In 'Gabriel,' Edward Hirsch creates powerful elegy for his son
“Gabriel: A Poem” by Edward Hirsch (Alfred A. Knopf, 97 pages, $26.95)
Art will not save you. Or the ones you love.
Art is not stronger than the grave. It is not immortal.
Art offers only a fleeting consolation for what is lost. It shapes a shell to grieve in, to rage in, to sorrow in. But it cannot rescue you. It is impotent to bring back the dead.
These are some of the painful, “soul-making” lessons that award-winning poet Edward Hirsch learned in trying to come to grips with the death of his 22-year-old adopted son, Gabriel. A death by drug overdose. A death from wantonness. A death of a strange, tumultuous life.
That life receives its incomparable elegy in “Gabriel,” a 78-page poem teeming with Hirsch’s anger, pity and devotion to his developmentally disabled son. The poem packs a formidable visceral punch; it rends your heart with its narrative arc. It takes your breath away by its lack of sentimentality. It has a haunting power that stays with you for weeks, insinuating itself into your dreams. Even crafted into this brilliant, masterful poem, it resounds as truth unadorned.
= = = =
LIST OF TASKS.
A - Please condense the paragraph of the review that opens "That life receives its incomparable elegy" into two or three sentences, keeping its main facts.
B - From the review, copy out everything from "That life receives" down to "as truth unadorned." word for word.

EXERCISE DATA.
= = = =
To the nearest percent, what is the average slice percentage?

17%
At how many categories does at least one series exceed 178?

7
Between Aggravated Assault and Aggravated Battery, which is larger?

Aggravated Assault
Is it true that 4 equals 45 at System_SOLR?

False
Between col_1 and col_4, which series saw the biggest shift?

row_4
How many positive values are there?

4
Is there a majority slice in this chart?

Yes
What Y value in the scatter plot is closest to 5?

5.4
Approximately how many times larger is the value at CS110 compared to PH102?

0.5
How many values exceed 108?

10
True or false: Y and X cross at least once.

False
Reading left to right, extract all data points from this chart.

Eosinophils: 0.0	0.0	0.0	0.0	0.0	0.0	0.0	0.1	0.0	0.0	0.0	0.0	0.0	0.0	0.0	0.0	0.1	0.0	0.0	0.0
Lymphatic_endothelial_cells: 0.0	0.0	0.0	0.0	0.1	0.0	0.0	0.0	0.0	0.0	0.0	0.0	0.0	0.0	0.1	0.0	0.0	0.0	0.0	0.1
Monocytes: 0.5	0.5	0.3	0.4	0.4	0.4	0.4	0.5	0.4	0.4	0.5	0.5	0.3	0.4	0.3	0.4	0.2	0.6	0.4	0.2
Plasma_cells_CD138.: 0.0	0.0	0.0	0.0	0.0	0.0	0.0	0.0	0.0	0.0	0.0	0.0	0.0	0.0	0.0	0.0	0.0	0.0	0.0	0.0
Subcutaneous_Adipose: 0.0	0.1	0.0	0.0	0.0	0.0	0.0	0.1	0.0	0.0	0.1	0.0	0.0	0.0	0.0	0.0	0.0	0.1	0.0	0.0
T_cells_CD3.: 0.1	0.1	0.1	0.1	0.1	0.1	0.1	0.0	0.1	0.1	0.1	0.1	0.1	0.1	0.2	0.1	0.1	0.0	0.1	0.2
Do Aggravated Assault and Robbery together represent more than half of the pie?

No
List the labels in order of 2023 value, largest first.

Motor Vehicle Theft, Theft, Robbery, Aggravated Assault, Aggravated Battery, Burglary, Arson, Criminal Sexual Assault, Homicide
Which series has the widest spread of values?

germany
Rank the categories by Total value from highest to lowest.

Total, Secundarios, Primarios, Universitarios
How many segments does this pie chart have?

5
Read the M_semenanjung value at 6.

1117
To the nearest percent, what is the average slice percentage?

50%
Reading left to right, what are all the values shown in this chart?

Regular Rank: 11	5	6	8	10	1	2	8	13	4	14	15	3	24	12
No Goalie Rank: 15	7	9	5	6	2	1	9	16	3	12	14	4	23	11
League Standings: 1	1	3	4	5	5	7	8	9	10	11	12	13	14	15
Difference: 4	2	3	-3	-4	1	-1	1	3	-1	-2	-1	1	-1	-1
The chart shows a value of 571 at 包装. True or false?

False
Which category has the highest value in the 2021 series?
= = = =
SOLUTIONS TO EACH TASK.
A - "Gabriel," a 78-page poem, is Hirsch's elegy for his developmentally disabled son, full of anger, pity and devotion. Its narrative is heart-rending and free of sentimentality, and its haunting power lingers for weeks. Though brilliantly crafted, it resounds as unadorned truth.

B -
That life receives its incomparable elegy in “Gabriel,” a 78-page poem teeming with Hirsch’s anger, pity and devotion to his developmentally disabled son. The poem packs a formidable visceral punch; it rends your heart with its narrative arc. It takes your breath away by its lack of sentimentality. It has a haunting power that stays with you for weeks, insinuating itself into your dreams. Even crafted into this brilliant, masterful poem, it resounds as truth unadorned.